What’s happening to all that retirement money people are supposed to be saving?

It’s probably going to support, or help support, an older or younger family member.

That’s according to a Gallup poll, the first quarter Wells Fargo/Gallup Investor and Retirement Optimism Index survey, which finds that 32 percent of investors are providing financial support to an adult family member—a parent, a grown child, or perhaps even both.

And, not surprisingly, 61 percent of those say that it’s making it tough to save for their own retirement.

Among retired investors, the number is a bit lower, at 25 percent, than it is among those still actively working (35 percent). While 22 percent of retired investors say they’re helping an adult child, 2 percent say they’re helping a parent and 1 percent say they’re helping both, 75 percent say they aren’t providing financial help to such family members.

But among those not yet retired, just 65 percent say they’re not helping to support family members; 24 percent are helping one or more adult children, 8 percent are bailing out a parent and 3 percent are helping both generations.

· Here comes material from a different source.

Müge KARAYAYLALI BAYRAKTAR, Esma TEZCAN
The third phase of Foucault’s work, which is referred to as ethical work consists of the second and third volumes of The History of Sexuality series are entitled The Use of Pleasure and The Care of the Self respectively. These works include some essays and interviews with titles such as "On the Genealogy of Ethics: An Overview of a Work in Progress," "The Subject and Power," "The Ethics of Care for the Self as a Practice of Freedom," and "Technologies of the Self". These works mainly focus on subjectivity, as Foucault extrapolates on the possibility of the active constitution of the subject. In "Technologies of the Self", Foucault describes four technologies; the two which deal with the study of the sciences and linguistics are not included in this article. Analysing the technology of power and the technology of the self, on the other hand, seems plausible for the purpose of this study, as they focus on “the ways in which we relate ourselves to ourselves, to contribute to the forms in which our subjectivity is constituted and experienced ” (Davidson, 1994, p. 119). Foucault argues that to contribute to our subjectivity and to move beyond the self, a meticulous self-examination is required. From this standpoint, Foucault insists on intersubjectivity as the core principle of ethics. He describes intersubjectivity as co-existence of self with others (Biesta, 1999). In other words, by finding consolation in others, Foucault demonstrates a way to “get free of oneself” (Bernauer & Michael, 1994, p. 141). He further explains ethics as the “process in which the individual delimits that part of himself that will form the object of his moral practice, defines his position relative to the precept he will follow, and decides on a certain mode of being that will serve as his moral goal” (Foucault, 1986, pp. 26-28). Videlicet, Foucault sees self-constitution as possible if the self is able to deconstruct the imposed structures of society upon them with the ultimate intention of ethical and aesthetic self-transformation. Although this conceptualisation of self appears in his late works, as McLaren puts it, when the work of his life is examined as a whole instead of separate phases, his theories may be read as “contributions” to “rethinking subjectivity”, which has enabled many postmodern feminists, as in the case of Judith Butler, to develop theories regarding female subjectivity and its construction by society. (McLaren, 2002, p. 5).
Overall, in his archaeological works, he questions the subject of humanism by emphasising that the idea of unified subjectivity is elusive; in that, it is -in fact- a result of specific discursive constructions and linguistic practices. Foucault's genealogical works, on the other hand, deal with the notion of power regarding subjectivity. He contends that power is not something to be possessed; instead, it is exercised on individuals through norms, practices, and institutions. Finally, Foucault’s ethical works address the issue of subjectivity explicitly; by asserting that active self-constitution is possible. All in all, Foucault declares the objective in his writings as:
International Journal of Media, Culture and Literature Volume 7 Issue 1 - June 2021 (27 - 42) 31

Overall, the poll finds that 46 percent of investors who have one or more grown children are providing them with financial support, while 14 percent of investors with a living parent are doing the same.

While the poll did not ask how much financial support respondents are providing, or how the money is being used—such as for college, in the case of adult children—a 2013 Gallup study found that the “boomerang” or “Peter Pan” phenomenon of young adults returning to or remaining in their parents’ home is all too real for many families.

That survey found that 14 percent of adults in their immediate postcollege years (aged 24–34) indicated they were living at home with their parents.

This supporting of other generations, however, is taking a toll on retirement preparedness. A little more than six in 10 investors who are providing money to older or younger generations say it hinders their retirement savings a lot (11 percent), a moderate amount (17 percent) or a little (33 percent).

That amounts to 20 percent of all investors who are negatively affected by the financial support they provide.